La muerte repentina de una muy querida amiga, joven y bella, me ha golpeado con esa fuerza ciega con la que la vida nos castiga a veces. Antes incluso que el sufrimiento, nos inunda la perplejidad. Debe de parecerse un poco al «estupor que nace con la herida» si una lanza te atravesara por fin en cualquier batalla. Y después de eso llega el dolor de verdad, que es síntoma de vida, lo que a ella ya se le ha negado para siempre. Y uno quisiera tener tiempo para hacer lo que no hizo, para decir lo que no dijo y para pensar en lo que no pensó cuando creía que el tiempo compartido no estaba tasado. Pero no podemos vivir permanentemente enloquecidos por la idea de la muerte. Querida Inma, no te tocaba aún. No podíamos saberlo. Disculpa nuestras faltas, comprende que estábamos vivas. Recuerda, si puedes, lo bien que lo pasamos a veces. Lo agradable que era verse cada día como si los finales no fuesen cosa nuestra. Y no lo eran, te faltaba mucho por hacer y sentir. La última vez que quedamos, este último verano de tu vida, te despediste dispuesta a regresar, como si volver a verse fuera lo natural, y eso era lo acertado aunque ahora sepamos que estábamos equivocadas.

La muerte deja una tristeza y una rabia y unas ganas locas de escribir tu nombre en las paredes, para que no te olviden, para no olvidarte. Estuvo entre nosotros una mujer llamada Inma, nos acompañó, nos alegró los días, buscó el amor, corrió por las calles de esta ciudad de madrugada. Y vamos a recordarte porque yo, como Maya Angelou, también «aprendí que la gente olvidará lo que dijiste, la gente olvidará lo que hiciste, pero la gente nunca olvidará cómo los hiciste sentir». Gracias por eso, gracias por tanto. Si «morir es una noche salvaje y un nuevo camino», penetra en él con la sonrisa que recordamos. Sit tibi terra levis, querida Inma.
* * * * * * * * *
Lo que harás
- 1) ¿A qué escritora cita el texto sobre Inma?
- 2) Enumera todas las acciones que el texto sobre Inma le atribuye en la frase que empieza con «Estuvo entre nosotros una mujer llamada Inma».
- 3) Reproduce del texto sobre Inma el pasaje que comienza con "La muerte deja" y continúa hasta "levis, querida Inma.", ambos incluidos.
* * * * * * * * *
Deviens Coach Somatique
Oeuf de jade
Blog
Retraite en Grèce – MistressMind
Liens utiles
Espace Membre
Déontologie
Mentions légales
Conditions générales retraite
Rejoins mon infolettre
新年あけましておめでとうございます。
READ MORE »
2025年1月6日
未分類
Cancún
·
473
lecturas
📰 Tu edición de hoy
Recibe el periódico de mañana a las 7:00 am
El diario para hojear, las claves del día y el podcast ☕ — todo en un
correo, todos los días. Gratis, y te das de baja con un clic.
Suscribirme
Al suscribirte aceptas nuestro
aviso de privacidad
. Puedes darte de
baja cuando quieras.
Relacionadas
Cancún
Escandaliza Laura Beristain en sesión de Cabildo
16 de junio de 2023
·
* * * * * * * * *
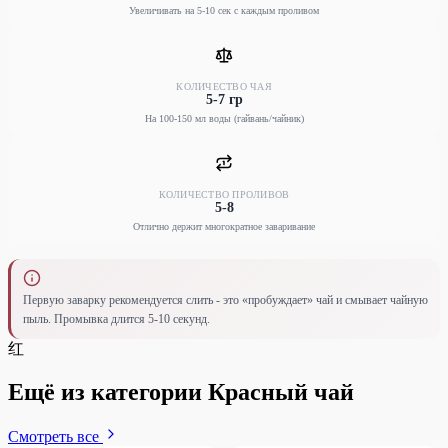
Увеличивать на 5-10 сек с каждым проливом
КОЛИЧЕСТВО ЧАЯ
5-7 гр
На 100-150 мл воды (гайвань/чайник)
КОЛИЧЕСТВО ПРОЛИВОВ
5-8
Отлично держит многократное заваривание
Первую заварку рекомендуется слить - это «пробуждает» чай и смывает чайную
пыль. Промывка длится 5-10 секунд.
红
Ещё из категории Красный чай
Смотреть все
* * * * * * * * *
Respuestas por tarea
- 1) Maya Angelou.

- 2)
- Nos acompañó.
- Nos alegró los días.
- Buscó el amor.
- Corrió por las calles de esta ciudad de madrugada.

- 3)
La muerte deja una tristeza y una rabia y unas ganas locas de escribir tu nombre en las paredes, para que no te olviden, para no olvidarte. Estuvo entre nosotros una mujer llamada Inma, nos acompañó, nos alegró los días, buscó el amor, corrió por las calles de esta ciudad de madrugada. Y vamos a recordarte porque yo, como Maya Angelou, también «aprendí que la gente olvidará lo que dijiste, la gente olvidará lo que hiciste, pero la gente nunca olvidará cómo los hiciste sentir». Gracias por eso, gracias por tanto. Si «morir es una noche salvaje y un nuevo camino», penetra en él con la sonrisa que recordamos. Sit tibi terra levis, querida Inma.